You experienced slow thinking as you proceeded through a sequence of steps. You first retrieved from memory the cognitive program for multiplication that you learned in school, then you implemented it. Carrying out the computation was a strain. You felt the burden of holding much material in memory, as you needed to keep track of where you were and of where you were going, while holding on to the intermediate result. The process was mental work: deliberate, effortful, and orderly--a prototype of slow thinking. The computation was not only an event in your mind; your body was also involved. Your muscles tensed up, your blood pressure rose, and your heart rate increased. Someone looking closely at your eyes while you tackled this problem would have seen your pupils dilate. Your pupils contracted back to normal size as soon as you ended your work--when you found the answer (which is 408, by the way) or when you gave up.
Two Systems
Psychologists have been intensely interested for several decades in the two modes of thinking evoked by the picture of the angry woman and by the multiplication problem, and have offered many labels for them. I adopt terms originally proposed by the psychologists Keith Stanovich and Richard West, and will refer to two systems in the mind, System 1 and System 2.

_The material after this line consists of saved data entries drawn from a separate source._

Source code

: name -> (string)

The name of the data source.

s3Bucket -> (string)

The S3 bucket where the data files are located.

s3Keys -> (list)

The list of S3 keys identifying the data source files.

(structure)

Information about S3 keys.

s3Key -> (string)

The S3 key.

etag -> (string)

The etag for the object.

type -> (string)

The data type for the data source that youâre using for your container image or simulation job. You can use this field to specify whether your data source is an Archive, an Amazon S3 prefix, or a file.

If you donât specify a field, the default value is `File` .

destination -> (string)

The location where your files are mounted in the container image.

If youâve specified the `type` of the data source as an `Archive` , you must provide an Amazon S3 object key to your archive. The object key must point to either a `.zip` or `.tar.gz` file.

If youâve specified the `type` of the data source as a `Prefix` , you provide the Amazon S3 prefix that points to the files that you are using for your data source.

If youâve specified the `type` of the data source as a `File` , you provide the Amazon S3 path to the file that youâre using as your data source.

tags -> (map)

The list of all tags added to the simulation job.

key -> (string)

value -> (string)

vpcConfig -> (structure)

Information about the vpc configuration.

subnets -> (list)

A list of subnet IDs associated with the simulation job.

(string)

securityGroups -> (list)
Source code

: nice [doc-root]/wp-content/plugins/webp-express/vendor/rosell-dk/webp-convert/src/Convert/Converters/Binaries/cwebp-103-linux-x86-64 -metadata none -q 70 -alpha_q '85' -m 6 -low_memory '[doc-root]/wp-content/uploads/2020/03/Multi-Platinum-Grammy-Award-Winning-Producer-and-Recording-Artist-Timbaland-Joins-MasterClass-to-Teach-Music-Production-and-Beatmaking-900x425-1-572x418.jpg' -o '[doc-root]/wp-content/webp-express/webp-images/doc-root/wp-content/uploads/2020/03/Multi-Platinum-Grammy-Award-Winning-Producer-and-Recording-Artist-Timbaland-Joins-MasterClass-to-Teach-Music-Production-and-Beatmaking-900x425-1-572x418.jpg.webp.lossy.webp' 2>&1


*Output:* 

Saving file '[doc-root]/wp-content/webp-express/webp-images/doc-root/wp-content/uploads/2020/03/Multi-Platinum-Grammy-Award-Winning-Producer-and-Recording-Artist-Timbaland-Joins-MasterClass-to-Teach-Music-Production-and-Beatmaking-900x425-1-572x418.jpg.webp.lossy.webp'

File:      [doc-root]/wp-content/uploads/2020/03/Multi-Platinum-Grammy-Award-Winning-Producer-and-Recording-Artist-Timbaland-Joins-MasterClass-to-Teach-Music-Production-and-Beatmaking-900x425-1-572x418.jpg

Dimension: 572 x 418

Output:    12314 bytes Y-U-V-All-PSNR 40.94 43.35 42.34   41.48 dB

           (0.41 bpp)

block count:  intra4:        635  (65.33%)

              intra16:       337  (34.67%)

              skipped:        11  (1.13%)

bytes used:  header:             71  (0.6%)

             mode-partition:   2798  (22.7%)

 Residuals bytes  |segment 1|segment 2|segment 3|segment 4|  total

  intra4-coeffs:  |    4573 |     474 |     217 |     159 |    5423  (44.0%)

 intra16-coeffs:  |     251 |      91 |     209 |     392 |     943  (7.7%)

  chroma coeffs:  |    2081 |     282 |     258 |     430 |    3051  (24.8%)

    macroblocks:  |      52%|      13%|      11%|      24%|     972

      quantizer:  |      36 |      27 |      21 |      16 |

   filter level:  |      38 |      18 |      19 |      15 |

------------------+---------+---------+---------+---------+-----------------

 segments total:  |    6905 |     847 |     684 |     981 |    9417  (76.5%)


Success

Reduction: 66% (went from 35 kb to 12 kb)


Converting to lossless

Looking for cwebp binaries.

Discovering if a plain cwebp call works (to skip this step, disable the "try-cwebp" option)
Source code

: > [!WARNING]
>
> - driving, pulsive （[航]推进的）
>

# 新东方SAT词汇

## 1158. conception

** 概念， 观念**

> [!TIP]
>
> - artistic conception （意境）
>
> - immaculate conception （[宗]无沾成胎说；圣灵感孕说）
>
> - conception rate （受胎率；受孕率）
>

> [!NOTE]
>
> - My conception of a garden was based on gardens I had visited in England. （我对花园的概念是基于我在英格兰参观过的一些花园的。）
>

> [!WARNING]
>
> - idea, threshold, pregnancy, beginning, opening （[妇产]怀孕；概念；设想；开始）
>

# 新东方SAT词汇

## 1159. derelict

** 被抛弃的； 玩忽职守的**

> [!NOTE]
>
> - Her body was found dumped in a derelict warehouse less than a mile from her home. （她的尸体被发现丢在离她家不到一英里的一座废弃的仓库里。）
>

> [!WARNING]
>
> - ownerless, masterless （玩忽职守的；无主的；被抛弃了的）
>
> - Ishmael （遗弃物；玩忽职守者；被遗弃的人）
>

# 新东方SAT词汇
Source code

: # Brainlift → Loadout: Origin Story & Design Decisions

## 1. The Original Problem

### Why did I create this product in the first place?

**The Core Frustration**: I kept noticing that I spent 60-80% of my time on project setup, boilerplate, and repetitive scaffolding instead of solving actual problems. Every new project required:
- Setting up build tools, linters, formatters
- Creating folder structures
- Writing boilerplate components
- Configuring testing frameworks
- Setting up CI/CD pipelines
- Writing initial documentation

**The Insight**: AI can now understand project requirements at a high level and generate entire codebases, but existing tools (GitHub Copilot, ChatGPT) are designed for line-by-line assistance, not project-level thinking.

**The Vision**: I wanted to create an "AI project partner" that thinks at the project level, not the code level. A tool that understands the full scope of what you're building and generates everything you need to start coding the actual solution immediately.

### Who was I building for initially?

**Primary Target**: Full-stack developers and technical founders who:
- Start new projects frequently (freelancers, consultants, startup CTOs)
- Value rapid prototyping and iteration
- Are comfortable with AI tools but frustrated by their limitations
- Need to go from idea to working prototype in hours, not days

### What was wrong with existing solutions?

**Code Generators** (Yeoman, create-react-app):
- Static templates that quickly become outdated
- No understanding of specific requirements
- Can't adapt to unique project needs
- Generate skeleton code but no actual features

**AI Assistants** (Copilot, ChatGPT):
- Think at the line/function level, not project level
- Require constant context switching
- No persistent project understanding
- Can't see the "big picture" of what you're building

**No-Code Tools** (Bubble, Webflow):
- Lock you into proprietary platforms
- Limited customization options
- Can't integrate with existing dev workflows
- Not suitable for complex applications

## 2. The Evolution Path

System 1 operates automatically and quickly, with little or no effort and no sense of voluntary control.System 2 allocates attention to the effortful mental activities that demand it, including complex computations. The operations of System 2 are often associated with the subjective experience of agency, choice, and concentration.The labels of System 1 and System 2 are widely used in psychology, but I go further than most in this book, which you can read as a psychodrama with two characters.
When we think of ourselves, we identify with System 2, the conscious, reasoning self that has beliefs, makes choices, and decides what to think about and what to do. Although System 2 believes itself to be where the action is, the automatic System 1 is the hero of the book. I describe System 1 as effortlessly originating impressions and feelings that are the main sources of the explicit beliefs and deliberate choices of System 2. The automatic operations of System 1 generate surprisingly complex patterns of ideas, but only the slower System 2 can construct thoughts in an orderly series of steps. I also describe circumstances in which System 2 takes over, overruling the freewheeling impulses and associations of System 1. You will be invited to think of the two systems as agents with their individual abilities, limitations, and functions.
In rough order of complexity, here are some examples of the automatic activities that are attributed to System 1:
Detect that one object is more distant than another.Orient to the source of a sudden sound.